BEGIN The input

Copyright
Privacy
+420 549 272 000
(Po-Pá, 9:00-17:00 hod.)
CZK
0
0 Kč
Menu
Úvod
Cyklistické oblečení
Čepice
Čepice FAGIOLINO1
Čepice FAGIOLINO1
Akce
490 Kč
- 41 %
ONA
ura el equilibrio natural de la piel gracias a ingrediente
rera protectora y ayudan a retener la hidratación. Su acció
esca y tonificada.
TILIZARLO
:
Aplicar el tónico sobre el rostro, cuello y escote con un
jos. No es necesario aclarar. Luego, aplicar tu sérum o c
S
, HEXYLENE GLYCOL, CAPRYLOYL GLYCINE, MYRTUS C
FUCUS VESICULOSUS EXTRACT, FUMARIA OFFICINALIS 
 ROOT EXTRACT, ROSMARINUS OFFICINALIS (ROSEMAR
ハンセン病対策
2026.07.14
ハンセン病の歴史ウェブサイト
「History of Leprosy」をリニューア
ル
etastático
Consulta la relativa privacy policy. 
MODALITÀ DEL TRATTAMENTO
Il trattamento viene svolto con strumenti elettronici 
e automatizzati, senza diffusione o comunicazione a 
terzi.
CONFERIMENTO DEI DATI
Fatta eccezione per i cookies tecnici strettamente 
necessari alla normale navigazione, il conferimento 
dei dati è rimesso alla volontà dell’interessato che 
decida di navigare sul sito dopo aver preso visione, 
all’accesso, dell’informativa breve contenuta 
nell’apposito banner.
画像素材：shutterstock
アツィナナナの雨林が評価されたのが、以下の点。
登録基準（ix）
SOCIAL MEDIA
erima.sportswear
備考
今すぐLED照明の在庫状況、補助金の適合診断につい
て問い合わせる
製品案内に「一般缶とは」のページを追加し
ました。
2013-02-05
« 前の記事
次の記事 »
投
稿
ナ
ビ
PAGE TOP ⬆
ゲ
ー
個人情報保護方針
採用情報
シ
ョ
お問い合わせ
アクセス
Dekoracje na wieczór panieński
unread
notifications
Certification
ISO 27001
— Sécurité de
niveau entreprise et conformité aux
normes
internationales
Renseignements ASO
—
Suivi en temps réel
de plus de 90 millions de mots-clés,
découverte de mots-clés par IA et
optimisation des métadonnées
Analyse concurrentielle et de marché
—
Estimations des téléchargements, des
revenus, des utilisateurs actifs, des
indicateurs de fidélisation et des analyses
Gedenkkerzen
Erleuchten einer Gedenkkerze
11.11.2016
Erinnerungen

END The input

§ **Exercise instructions**: The full set of entries should appear again, unchanged, line by line.

§ **Task output**:
Copyright
Privacy
+420 549 272 000
(Po-Pá, 9:00-17:00 hod.)
CZK
0
0 Kč
Menu
Úvod
Cyklistické oblečení
Čepice
Čepice FAGIOLINO1
Čepice FAGIOLINO1
Akce
490 Kč
- 41 %
ONA
ura el equilibrio natural de la piel gracias a ingrediente
rera protectora y ayudan a retener la hidratación. Su acció
esca y tonificada.
TILIZARLO
:
Aplicar el tónico sobre el rostro, cuello y escote con un
jos. No es necesario aclarar. Luego, aplicar tu sérum o c
S
, HEXYLENE GLYCOL, CAPRYLOYL GLYCINE, MYRTUS C
FUCUS VESICULOSUS EXTRACT, FUMARIA OFFICINALIS 
 ROOT EXTRACT, ROSMARINUS OFFICINALIS (ROSEMAR
ハンセン病対策
2026.07.14
ハンセン病の歴史ウェブサイト
「History of Leprosy」をリニューア
ル
etastático
Consulta la relativa privacy policy. 
MODALITÀ DEL TRATTAMENTO
Il trattamento viene svolto con strumenti elettronici 
e automatizzati, senza diffusione o comunicazione a 
terzi.
CONFERIMENTO DEI DATI
Fatta eccezione per i cookies tecnici strettamente 
necessari alla normale navigazione, il conferimento 
dei dati è rimesso alla volontà dell’interessato che 
decida di navigare sul sito dopo aver preso visione, 
all’accesso, dell’informativa breve contenuta 
nell’apposito banner.
画像素材：shutterstock
アツィナナナの雨林が評価されたのが、以下の点。
登録基準（ix）
SOCIAL MEDIA
erima.sportswear
備考
今すぐLED照明の在庫状況、補助金の適合診断につい
て問い合わせる
製品案内に「一般缶とは」のページを追加し
ました。
2013-02-05
« 前の記事
次の記事 »
投
稿
ナ
ビ
PAGE TOP ⬆
ゲ
ー
個人情報保護方針
採用情報
シ
ョ
お問い合わせ
アクセス
Dekoracje na wieczór panieński
unread
notifications
Certification
ISO 27001
— Sécurité de
niveau entreprise et conformité aux
normes
internationales
Renseignements ASO
—
Suivi en temps réel
de plus de 90 millions de mots-clés,
découverte de mots-clés par IA et
optimisation des métadonnées
Analyse concurrentielle et de marché
—
Estimations des téléchargements, des
revenus, des utilisateurs actifs, des
indicateurs de fidélisation et des analyses
Gedenkkerzen
Erleuchten einer Gedenkkerze
11.11.2016
Erinnerungen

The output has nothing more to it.